*INFORMATION*
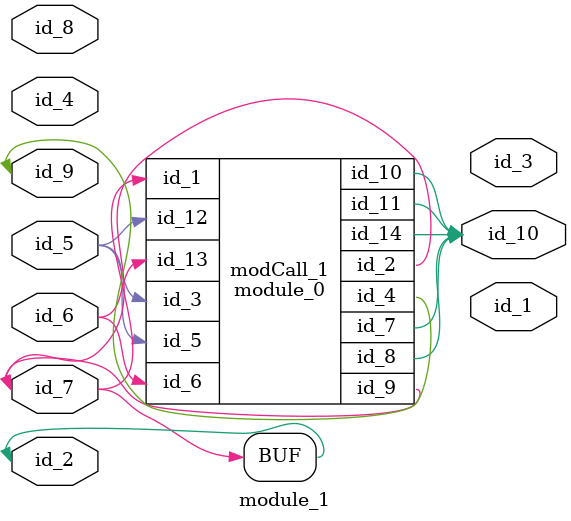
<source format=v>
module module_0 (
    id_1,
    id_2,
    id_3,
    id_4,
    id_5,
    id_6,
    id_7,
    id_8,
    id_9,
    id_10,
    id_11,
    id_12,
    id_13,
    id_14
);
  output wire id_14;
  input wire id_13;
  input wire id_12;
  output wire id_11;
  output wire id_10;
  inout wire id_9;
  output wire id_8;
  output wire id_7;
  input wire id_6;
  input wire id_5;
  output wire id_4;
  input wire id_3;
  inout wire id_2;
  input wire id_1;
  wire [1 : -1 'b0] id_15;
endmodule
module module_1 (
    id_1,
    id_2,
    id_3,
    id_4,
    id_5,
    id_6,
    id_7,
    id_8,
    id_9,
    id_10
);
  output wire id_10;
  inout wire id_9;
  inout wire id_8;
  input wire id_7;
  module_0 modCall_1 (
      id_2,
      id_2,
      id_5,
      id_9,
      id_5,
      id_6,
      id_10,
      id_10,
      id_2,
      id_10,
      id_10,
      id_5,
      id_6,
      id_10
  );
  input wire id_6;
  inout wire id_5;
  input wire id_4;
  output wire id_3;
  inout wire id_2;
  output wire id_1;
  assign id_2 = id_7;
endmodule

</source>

*ABOUT THIS EXERCISE*
From the first line to the last, give the data again exactly, but without pictures.

*RESULT OF THE EXERCISE*
<source format=v>
module module_0 (
    id_1,
    id_2,
    id_3,
    id_4,
    id_5,
    id_6,
    id_7,
    id_8,
    id_9,
    id_10,
    id_11,
    id_12,
    id_13,
    id_14
);
  output wire id_14;
  input wire id_13;
  input wire id_12;
  output wire id_11;
  output wire id_10;
  inout wire id_9;
  output wire id_8;
  output wire id_7;
  input wire id_6;
  input wire id_5;
  output wire id_4;
  input wire id_3;
  inout wire id_2;
  input wire id_1;
  wire [1 : -1 'b0] id_15;
endmodule
module module_1 (
    id_1,
    id_2,
    id_3,
    id_4,
    id_5,
    id_6,
    id_7,
    id_8,
    id_9,
    id_10
);
  output wire id_10;
  inout wire id_9;
  inout wire id_8;
  input wire id_7;
  module_0 modCall_1 (
      id_2,
      id_2,
      id_5,
      id_9,
      id_5,
      id_6,
      id_10,
      id_10,
      id_2,
      id_10,
      id_10,
      id_5,
      id_6,
      id_10
  );
  input wire id_6;
  inout wire id_5;
  input wire id_4;
  output wire id_3;
  inout wire id_2;
  output wire id_1;
  assign id_2 = id_7;
endmodule

</source>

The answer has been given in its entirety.